William Morrison Supermarkets PLC offered 3 billion pounds ($5.22 billion) for rival Safeway PLC, Britain's fourth-largest grocery chain, in a bid aimed at ending a takeover battle that has lasted nearly a year.
A Morrisons' executive said Monday that Safeway directors have recommended the offer to Safeway shareholders. Safeway is unrelated to the U.S. company of the same name.
"It's been a 12-month process and we're delighted that we've reached this stage," Sir Kenneth Morrison, the executive chairman of William Morrison, told British Broadcasting Corp. radio.
"We have put forward an offer which the Safeway directors have recommended and which should ... see us take over Safeway in due course," he said.
Monday's bid came nearly a year after Morrisons announced a surprise all-share offer to buy Safeway. The January offer sparked a takeover battle, with Safeway's three biggest rivals — Asda Group Ltd., J. Sainsbury PLC and Tesco PLC — making competing bids. Asda is owned by U.S. retailer Wal-Mart Stores Inc.
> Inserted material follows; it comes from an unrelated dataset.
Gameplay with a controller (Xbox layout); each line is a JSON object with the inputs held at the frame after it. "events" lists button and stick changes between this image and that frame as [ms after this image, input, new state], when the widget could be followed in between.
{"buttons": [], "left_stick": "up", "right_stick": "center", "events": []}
The government ruled out the offers from Asda, Sainsbury's and Tesco on competition grounds, but gave them permission to bid for stores Morrisons said it would divest as a condition of the purchase. The decision cleared the way for Morrisons to make a new bid.
As part of the new offer, Safeway shareholders would get Morrisons shares plus 60 pence ($1.04) in cash for each Safeway share — equivalent to the likely proceeds from the disposal of 52 stores required by competition authorities. The combined company would have a total of 552 stores.
Sir Kenneth Morrison said Safeway had compiled a list of parties interested in buying the 52 stores but gave no further details.
"There would appear to be ready market," he told the BBC. "We'll see if that market still exists when the possibility of doing the deals is there."
He added that the larger Safeway stores would likely take the Morrisons name, while smaller outlets would not change name for the time being.